Importing variables non-deterministic?

Antoon Pardon antoon.pardon at rece.vub.ac.be
Mon Aug 19 10:55:46 EDT 2013


Op 19-08-13 14:33, Dave Angel schreef:
> Antoon Pardon wrote:
> 
>> Op 19-08-13 11:18, Chris Angelico schreef:
>     <snip>
>>> The issue
>>> was regarding imports, and it's perfectly safe to import a constant,
>>> even if the interpreter doesn't protect you from then being a total
>>> idiot and changing it.
>>
>> Python doesn't have constants, so you statement about importing a
>> constant doesn't make sense. The point is that python doesn't provide
>> the mechanism for protecting names against reassignments. So you
>> don't know whether the variable you think of as a constant is so
>> in reality. And this from a pure language definition point of view.
>> That you can use tools that make the interpreter no longer behave
>> as the language should, doesn't negate that.
>>
> 
> Who cares what the language "protects?"  I don't know any language
> whose protections can't be at least partially bypassed by clever
> foot-shooters.

So? A number of language designers seem to think it is still worth
while. And even as it may be possible to circumvent it, when we are
talking about whether a language has constants or not, we are
talking about this language feature. Whether you think this
feature is worth having or not, doesn't change that this is
what is meant when people talk about a language having constants
or not.

> In any case, we all know that Python doesn't protect
> constants, so we're free to use the word in a friendlier way.
> 
> A Python constant is what I use as a constant.

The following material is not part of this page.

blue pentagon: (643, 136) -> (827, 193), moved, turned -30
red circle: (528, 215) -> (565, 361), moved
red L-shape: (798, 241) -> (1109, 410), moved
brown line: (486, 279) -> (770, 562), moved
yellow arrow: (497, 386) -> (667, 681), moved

No it is not. It can be a project constant, but it is not a
python constant. As it turns out, python does have some constants
if the version is high enough, being True, False and None. So
for those values the python designers thought it valuable enough
to protect them against reassignment. Pity enough they chose a
way that didn't allow programmers to protect names they thought
important enough to do so too.


> I follow Pep-8 and make
> it all caps.  So in any library I write struct_global.y  would be a bug
> or a design flaw.

No it is not. People are not obligated to follow pep-8 in their
projects and not following pep-8 doesn't imply a design flaw.

> (And with a single character name like that, it
> wouldn't be global in any case.  Single character names are reserved
> for play code and for short loops)

So? What if it is play code. You still don't know whether this person
meant this variable in his play code to be used as a constant or not.